Data from: Glucocorticoid induces incoordination between glutamatergic and GABAergic neurons in the amygdala

Background: Stressful life leads to mood disorders. Chronic mild stress is presumably major etiology for depression, and acute severe stress leads to anxiety. These stressful situations may impair hypothalamus-pituitary-adrenal axis and in turn induce synapse dysfunction. However, it remains elusive how the stress hormones mess up subcellular compartments and interactions between excitatory and inhibitory neurons, which we have investigated in mouse amygdala, a structure related to emotional states. Methods and Results: Dexamethasone was chronically given by intraperitoneal injection once a day for one week or was acutely washed into the brain slices. The neuronal spikes and synaptic transmission were recorded by whole-cell patching in amygdala neurons of brain slices. The chronic or acute administration of dexamethasone downregulates glutamate release as well as upregulates GABA release and GABAergic neuron spiking. The chronic administration of dexamethasone also enhances the responsiveness of GABA receptors. Conclusion: The upregulation of GABAergic neurons and the downregulation of glutamatergic neurons by glucocorticoid impair their balance in the amygdala, which leads to emotional disorders during stress.
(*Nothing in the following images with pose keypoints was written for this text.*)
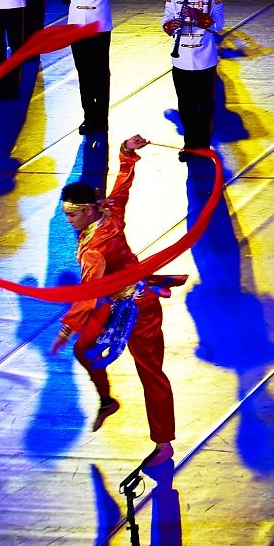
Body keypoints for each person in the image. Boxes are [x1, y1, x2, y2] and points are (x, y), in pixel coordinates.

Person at [51, 134, 186, 467]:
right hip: (115, 304)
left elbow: (89, 292)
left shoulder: (94, 251)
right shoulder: (109, 212)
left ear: (87, 210)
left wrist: (67, 327)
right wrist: (126, 153)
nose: (68, 221)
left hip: (140, 309)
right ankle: (107, 401)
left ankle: (163, 444)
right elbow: (122, 189)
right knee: (85, 350)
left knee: (150, 372)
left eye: (72, 215)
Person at [55, 0, 119, 136]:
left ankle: (102, 117)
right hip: (76, 22)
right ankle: (89, 116)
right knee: (83, 71)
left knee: (100, 71)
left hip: (98, 22)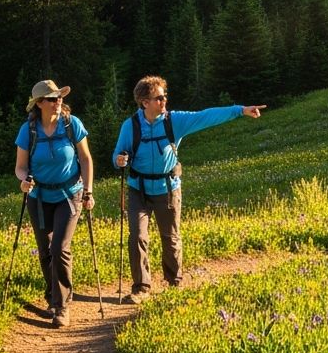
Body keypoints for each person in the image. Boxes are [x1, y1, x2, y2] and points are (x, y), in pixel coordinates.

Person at [113, 76, 266, 303]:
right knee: (137, 236)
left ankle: (174, 283)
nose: (164, 100)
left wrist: (240, 110)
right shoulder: (130, 126)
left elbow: (206, 116)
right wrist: (119, 160)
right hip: (139, 190)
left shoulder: (174, 121)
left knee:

背景：应激性生活事件可诱发心境障碍。慢性轻度应激被认为是抑郁症的主要病因，而急性重度应激则会引发焦虑障碍。此类应激事件可损伤下丘脑-垂体-肾上腺轴（hypothalamus-pituitary-adrenal axis），进而诱发突触功能异常。然而，应激激素如何扰乱亚细胞区室及兴奋性与抑制性神经元间的相互作用，这一问题仍有待阐明，我们在与情绪调控相关的脑结构——小鼠杏仁核（amygdala）——中开展了相关研究。 方法与结果：本研究采用两种给药方案：一是每日单次腹腔注射地塞米松（dexamethasone），连续给药一周以建立慢性给药模型；二是将地塞米松急性灌流至脑片浴液中。采用全细胞膜片钳（whole-cell patching）技术记录脑片杏仁核神经元的动作电位与突触传递活动。结果显示，慢性或急性给予地塞米松均可下调谷氨酸（glutamate）释放水平，同时上调γ-氨基丁酸（GABA）释放量及GABA能神经元的锋电位发放；慢性给予地塞米松还可增强GABA受体（GABA receptor）的响应敏感性。 结论：糖皮质激素（glucocorticoid）通过上调GABA能神经元活性、下调谷氨酸能神经元（glutamatergic neuron）活性，破坏杏仁核内两类神经元的功能平衡，进而在应激状态下引发情绪障碍。